START DATA

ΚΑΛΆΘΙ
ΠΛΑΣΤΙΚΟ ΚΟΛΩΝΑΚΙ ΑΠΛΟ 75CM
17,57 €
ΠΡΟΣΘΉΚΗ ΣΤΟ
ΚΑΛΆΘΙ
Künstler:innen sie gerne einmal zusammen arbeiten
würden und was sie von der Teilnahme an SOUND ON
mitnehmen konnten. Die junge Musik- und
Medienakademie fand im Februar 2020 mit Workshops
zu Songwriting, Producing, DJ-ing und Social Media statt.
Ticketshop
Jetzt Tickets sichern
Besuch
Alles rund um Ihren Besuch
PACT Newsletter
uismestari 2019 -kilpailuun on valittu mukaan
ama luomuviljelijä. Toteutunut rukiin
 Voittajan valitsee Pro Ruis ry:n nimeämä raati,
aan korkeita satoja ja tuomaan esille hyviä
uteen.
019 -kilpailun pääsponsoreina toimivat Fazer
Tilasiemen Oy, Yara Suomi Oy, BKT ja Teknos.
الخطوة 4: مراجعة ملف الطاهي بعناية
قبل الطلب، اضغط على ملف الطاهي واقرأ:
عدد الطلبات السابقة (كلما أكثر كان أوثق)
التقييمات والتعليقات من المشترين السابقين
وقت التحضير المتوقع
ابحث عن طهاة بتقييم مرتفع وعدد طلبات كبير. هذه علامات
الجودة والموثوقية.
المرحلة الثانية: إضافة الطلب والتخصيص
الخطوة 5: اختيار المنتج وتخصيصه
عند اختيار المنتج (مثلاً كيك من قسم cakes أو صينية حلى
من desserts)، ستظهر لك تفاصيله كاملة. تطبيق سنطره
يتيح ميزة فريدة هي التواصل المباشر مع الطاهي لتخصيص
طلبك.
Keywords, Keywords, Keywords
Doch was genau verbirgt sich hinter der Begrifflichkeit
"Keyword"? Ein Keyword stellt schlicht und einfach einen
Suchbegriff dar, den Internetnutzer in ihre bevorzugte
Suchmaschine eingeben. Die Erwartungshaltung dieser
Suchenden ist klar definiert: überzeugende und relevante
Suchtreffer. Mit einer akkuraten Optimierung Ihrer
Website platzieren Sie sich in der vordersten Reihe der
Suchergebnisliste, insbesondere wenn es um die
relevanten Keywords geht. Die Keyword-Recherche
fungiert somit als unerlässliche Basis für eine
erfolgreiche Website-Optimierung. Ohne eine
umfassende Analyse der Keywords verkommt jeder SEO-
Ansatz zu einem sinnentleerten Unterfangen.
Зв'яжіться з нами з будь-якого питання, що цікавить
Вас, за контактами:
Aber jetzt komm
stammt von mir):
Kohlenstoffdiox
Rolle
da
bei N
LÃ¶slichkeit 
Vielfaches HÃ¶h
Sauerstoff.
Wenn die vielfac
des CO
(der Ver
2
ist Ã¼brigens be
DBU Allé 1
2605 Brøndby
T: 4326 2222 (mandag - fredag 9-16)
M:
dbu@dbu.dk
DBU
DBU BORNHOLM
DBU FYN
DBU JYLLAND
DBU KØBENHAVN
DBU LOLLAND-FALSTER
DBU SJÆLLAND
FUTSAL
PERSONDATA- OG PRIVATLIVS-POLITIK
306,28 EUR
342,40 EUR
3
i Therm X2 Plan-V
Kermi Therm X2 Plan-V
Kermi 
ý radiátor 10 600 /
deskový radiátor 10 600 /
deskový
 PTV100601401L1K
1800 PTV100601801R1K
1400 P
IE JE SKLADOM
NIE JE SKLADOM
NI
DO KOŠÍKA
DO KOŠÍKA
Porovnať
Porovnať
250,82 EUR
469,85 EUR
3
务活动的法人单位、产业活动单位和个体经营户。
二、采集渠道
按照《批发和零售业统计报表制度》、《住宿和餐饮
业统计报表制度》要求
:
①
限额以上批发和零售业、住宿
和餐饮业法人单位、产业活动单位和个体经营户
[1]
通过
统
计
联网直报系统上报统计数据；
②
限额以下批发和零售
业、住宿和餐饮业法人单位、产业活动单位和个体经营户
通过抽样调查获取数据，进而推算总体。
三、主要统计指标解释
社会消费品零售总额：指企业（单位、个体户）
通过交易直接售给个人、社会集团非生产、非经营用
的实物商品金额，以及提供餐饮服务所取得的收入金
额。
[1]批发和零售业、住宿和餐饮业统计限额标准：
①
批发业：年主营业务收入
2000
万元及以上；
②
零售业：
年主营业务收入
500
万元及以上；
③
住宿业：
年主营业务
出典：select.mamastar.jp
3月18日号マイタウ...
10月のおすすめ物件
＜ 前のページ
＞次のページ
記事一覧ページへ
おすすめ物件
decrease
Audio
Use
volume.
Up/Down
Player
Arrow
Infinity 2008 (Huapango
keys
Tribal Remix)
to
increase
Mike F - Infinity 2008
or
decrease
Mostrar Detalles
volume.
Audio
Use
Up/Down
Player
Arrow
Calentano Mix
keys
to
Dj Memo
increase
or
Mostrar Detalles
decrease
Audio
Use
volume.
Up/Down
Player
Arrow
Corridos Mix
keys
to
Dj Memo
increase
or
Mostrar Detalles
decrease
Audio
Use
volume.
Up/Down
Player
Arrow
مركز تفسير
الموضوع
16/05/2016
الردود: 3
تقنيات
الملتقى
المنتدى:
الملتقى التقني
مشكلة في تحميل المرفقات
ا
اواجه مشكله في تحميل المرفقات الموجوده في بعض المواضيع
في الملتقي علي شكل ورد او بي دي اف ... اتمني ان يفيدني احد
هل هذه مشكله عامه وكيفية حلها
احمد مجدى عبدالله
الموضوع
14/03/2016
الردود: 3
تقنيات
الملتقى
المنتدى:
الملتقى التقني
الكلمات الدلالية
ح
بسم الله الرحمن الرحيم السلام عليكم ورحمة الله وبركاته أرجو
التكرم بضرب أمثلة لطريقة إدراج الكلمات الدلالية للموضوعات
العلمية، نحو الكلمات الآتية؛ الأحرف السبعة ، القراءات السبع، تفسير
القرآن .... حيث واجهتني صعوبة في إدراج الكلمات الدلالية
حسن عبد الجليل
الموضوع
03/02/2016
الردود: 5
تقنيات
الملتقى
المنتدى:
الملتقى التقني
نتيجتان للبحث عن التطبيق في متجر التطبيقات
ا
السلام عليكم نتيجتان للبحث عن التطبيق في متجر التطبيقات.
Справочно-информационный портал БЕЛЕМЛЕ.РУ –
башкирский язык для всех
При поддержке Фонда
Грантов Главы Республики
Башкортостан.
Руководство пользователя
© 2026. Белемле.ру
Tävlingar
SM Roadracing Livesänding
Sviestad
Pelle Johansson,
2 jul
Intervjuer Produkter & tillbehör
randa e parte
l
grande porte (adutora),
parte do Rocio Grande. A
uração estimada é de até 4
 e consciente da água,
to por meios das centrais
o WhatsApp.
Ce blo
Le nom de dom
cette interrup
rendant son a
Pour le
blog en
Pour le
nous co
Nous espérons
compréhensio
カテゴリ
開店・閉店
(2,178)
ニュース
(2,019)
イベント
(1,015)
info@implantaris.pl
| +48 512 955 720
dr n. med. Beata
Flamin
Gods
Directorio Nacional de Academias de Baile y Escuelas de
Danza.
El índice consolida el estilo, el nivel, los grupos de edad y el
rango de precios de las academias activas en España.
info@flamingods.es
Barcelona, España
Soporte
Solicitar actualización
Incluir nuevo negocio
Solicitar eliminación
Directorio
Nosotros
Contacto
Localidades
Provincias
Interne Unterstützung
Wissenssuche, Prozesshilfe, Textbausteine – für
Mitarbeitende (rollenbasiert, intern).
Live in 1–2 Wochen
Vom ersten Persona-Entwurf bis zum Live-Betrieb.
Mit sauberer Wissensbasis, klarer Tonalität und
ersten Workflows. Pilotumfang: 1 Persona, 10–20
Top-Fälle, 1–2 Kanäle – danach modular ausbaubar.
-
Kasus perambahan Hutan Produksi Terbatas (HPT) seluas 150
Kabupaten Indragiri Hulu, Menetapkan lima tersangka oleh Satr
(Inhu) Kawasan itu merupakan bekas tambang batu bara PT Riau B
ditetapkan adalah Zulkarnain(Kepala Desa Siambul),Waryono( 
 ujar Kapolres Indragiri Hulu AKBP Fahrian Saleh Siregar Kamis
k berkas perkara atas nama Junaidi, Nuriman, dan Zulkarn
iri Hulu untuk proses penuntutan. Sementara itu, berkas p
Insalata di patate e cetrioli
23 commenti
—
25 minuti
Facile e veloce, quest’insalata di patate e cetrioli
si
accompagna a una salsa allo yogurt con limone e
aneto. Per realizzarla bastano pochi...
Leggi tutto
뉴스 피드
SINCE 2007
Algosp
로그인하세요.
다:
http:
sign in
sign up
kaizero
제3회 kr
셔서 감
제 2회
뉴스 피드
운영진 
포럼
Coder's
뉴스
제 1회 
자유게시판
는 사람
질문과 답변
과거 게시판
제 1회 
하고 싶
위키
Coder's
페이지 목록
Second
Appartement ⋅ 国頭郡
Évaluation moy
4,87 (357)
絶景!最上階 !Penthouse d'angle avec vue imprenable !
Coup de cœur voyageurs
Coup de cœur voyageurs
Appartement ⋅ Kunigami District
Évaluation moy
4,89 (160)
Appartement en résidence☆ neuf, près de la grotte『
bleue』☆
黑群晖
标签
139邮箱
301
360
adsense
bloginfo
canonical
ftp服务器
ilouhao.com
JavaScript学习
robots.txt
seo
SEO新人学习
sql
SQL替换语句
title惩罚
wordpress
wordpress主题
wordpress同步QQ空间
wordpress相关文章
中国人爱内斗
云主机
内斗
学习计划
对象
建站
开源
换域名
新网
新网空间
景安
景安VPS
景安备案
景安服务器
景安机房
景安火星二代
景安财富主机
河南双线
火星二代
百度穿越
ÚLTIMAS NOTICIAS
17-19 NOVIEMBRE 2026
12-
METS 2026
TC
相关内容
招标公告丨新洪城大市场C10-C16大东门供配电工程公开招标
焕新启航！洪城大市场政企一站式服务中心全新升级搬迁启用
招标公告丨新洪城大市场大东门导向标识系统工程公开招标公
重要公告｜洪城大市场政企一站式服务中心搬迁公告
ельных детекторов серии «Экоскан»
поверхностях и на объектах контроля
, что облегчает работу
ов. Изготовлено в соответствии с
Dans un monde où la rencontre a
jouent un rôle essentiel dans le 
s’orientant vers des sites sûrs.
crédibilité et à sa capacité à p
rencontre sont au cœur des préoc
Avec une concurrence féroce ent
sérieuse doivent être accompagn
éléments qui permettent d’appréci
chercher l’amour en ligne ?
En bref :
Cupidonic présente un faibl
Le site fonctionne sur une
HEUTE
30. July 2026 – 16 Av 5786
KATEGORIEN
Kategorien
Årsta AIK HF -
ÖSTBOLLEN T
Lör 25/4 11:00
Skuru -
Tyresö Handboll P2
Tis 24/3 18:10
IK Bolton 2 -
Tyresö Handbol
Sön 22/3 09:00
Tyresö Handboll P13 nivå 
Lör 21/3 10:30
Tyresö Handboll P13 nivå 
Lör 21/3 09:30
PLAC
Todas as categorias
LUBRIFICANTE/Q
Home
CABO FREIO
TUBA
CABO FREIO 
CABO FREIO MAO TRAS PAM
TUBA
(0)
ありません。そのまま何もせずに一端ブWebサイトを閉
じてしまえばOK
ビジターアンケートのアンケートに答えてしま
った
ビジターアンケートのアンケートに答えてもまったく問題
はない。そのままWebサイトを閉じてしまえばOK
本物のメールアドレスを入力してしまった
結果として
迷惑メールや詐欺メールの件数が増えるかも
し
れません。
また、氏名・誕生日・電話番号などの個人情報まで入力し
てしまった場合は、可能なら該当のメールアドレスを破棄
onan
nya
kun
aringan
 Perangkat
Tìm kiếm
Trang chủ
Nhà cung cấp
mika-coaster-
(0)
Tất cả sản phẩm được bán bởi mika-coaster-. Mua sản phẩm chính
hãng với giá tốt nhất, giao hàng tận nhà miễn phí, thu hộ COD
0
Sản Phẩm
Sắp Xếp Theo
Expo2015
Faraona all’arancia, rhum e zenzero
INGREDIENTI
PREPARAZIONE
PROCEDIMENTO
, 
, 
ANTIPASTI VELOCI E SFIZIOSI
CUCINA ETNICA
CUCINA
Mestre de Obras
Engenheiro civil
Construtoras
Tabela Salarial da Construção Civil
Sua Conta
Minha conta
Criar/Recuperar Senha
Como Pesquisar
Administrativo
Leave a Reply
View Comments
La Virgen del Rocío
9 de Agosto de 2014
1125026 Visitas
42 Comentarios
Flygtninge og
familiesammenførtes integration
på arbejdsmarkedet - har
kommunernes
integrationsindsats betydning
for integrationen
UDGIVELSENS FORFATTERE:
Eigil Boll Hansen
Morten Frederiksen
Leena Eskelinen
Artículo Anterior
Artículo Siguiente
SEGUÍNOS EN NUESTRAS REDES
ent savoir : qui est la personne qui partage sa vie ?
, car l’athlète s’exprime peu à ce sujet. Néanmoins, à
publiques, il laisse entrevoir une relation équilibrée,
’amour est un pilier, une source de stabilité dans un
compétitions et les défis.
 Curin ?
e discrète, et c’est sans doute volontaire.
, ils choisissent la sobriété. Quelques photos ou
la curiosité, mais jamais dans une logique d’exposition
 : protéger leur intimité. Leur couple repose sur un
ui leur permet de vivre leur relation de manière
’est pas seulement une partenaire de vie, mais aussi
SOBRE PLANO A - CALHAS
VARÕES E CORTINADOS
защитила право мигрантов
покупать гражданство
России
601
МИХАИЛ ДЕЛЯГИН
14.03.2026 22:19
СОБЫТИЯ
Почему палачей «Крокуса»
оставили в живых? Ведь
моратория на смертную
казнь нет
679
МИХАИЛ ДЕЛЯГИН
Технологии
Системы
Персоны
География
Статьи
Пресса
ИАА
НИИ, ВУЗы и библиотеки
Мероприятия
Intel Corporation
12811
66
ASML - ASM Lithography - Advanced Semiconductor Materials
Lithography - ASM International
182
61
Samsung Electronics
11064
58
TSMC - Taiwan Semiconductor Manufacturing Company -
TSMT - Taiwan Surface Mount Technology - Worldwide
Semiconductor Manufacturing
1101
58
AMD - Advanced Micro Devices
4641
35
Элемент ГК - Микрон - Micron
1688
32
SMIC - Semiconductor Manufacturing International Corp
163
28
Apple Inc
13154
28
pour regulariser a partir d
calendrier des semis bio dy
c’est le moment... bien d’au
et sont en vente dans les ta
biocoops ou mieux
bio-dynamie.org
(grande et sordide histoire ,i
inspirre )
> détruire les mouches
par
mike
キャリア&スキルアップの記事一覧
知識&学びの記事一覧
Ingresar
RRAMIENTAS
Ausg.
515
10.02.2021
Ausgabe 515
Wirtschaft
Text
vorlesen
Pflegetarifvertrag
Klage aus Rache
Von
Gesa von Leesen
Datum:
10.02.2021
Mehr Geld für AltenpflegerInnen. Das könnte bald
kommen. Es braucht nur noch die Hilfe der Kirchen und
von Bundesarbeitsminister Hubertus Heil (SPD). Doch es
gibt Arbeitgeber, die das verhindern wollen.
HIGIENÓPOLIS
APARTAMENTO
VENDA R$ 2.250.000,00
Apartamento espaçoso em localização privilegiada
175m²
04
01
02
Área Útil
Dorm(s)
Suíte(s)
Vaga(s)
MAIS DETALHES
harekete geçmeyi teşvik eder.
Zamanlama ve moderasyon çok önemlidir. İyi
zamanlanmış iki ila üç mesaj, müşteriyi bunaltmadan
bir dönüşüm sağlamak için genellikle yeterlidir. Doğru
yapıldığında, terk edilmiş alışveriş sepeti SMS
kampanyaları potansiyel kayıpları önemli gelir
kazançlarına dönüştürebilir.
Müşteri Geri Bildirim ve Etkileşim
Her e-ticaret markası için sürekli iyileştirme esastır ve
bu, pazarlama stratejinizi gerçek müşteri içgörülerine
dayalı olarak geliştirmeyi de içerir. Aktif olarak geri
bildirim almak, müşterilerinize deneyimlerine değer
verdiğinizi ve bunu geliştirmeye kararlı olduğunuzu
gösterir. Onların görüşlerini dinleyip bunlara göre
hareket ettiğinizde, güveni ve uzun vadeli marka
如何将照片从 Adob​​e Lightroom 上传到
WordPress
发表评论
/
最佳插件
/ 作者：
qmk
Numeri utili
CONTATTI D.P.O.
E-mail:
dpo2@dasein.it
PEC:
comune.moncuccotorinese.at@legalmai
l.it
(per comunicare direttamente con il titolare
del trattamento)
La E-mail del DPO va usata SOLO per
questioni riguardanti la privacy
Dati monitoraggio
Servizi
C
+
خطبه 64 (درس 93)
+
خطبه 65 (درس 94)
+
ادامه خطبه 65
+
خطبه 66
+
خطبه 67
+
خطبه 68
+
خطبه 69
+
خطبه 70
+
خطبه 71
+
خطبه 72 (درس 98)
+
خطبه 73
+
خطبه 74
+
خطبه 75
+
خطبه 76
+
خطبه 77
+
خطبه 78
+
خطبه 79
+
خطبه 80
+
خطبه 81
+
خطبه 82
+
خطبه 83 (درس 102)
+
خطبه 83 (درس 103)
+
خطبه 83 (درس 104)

END DATA

### EXERCISE AIM
The lines that mention the word "mika" should be pulled from the records above.

### RESPONSE TO THE EXERCISE
mika-coaster-
Tất cả sản phẩm được bán bởi mika-coaster-. Mua sản phẩm chính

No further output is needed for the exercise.